From Rome to Pisa: Incidents of tourists crashing drones into monuments surge in Italy

drone italy tourist crash

The authorities in Italy are nursing a new headache these days, and it looks like one that’s unlikely to go away any time soon. Incidents of tourists crashing (or nearly crashing) drones into historical landmarks are growing fast, with three such mishaps coming to light in the last month alone.

On April 23, an Argentine tourist lost control of his drone while he was at Palazzo Venezia, the first of Rome’s great Renaissance palaces. The drone crashed into the roof of the 15-century monument and was recovered by the building’s security staff who reported its 39-year-old operator to the police.

Police captain Matteo Alborghetti later told reporters the man was “probably unaware” that drone flights over Rome and the Vatican cannot be conducted without explicit permission from ENAC, Italy’s civil aviation body.

“Fortunately, there were no repercussions, no one was hurt, and the roof of Palazzo Venezia was not damaged,” Alborghetti added, before detailing the drone will remain in police custody and that the tourist risks criminal prosecution.
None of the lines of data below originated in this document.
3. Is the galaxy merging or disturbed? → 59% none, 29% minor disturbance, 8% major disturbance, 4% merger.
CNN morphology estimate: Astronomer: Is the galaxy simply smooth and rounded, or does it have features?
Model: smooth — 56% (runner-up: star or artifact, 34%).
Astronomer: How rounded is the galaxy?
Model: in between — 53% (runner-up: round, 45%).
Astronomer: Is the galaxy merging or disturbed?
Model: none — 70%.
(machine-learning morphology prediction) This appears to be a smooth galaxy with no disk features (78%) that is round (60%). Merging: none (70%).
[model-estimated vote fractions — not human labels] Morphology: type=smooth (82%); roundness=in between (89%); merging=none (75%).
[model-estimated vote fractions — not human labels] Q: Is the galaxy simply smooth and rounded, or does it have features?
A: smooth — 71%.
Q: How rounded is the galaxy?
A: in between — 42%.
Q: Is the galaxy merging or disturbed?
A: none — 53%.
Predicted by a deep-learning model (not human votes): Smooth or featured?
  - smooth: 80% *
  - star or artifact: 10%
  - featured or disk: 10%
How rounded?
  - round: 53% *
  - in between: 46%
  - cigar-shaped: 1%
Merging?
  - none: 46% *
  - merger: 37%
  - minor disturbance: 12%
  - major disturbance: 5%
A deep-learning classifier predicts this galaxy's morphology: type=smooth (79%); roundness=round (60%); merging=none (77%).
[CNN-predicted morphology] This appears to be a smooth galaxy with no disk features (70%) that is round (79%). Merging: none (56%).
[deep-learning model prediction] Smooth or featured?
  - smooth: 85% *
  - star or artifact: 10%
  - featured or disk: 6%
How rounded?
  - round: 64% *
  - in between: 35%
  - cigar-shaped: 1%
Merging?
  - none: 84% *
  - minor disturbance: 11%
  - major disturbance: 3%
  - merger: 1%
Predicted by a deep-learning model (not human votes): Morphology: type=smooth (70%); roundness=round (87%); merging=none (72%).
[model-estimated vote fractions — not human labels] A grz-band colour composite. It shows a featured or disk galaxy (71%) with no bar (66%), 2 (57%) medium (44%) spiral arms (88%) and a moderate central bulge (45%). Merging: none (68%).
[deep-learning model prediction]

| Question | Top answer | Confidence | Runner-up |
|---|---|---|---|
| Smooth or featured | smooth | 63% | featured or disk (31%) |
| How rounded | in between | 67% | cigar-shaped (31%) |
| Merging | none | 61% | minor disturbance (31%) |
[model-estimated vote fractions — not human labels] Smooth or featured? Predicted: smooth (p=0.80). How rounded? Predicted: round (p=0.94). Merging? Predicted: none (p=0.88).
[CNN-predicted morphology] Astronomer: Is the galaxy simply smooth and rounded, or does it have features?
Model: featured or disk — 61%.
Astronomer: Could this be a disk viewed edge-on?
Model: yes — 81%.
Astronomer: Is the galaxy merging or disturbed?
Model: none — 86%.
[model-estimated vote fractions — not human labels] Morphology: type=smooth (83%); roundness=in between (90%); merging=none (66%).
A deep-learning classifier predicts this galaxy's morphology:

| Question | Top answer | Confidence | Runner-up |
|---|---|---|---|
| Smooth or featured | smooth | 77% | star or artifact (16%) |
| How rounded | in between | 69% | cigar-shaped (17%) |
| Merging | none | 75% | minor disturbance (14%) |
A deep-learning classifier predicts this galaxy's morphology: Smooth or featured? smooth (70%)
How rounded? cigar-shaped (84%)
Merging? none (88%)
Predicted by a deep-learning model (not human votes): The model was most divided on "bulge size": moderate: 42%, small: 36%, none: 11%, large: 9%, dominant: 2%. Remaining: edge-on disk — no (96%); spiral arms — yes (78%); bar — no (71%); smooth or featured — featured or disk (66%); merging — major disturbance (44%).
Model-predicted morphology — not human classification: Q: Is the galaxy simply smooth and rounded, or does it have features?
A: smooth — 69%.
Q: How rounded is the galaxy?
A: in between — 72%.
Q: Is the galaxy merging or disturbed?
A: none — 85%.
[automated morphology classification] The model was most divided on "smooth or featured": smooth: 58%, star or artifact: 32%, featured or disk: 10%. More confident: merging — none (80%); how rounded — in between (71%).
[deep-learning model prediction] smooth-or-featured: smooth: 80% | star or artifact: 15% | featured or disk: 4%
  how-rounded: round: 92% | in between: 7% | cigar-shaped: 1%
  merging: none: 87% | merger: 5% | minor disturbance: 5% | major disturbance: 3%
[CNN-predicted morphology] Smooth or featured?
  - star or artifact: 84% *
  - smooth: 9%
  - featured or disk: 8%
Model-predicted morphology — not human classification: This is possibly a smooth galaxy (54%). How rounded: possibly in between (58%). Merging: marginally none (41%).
A similar episode took place on April 18 in Pisa. A Mexican brother and sister duo, aged 18 and 26, were sanctioned by the police for crashing their drone into the Leaning Tower of Pisa. While the crash, thankfully, did not cause any harm to the Tuscan city’s famous landmark, the drone was seized by the police.

A few days after this incident, Italian authorities stopped a 32-year-old Romanian tourist while he was flying his drone over the Piazza Dei Miracoli – again, near the famous leaning tower.

Also read: No criminal charges in drone crash that caused 52-acre Colorado fire

While regulations for flying drones are more restrictive in Italy because of all the historic buildings and monuments, tourists appear to be oblivious to the rules. However, there have also been instances where people have seemingly chosen to ignore the rules and act recklessly.

In July 2021, for example, a 61-year-old man was charged with an “attack against transport security” after he flew his drone above Rome at an altitude of 2,000 meters. The man, who was a member of a Facebook page for drone fanatics, was reported after his device was spotted by a professional pilot. When the police searched the pilot’s house, they found several other videos amounting to hundreds of illegal flying hours.

And then there’s the incident from 2020, where a 40-year-old Polish tourist crashed his drone inside the Colosseum despite having been warned by the ticket control staff that operating the craft inside the ancient amphitheater was banned.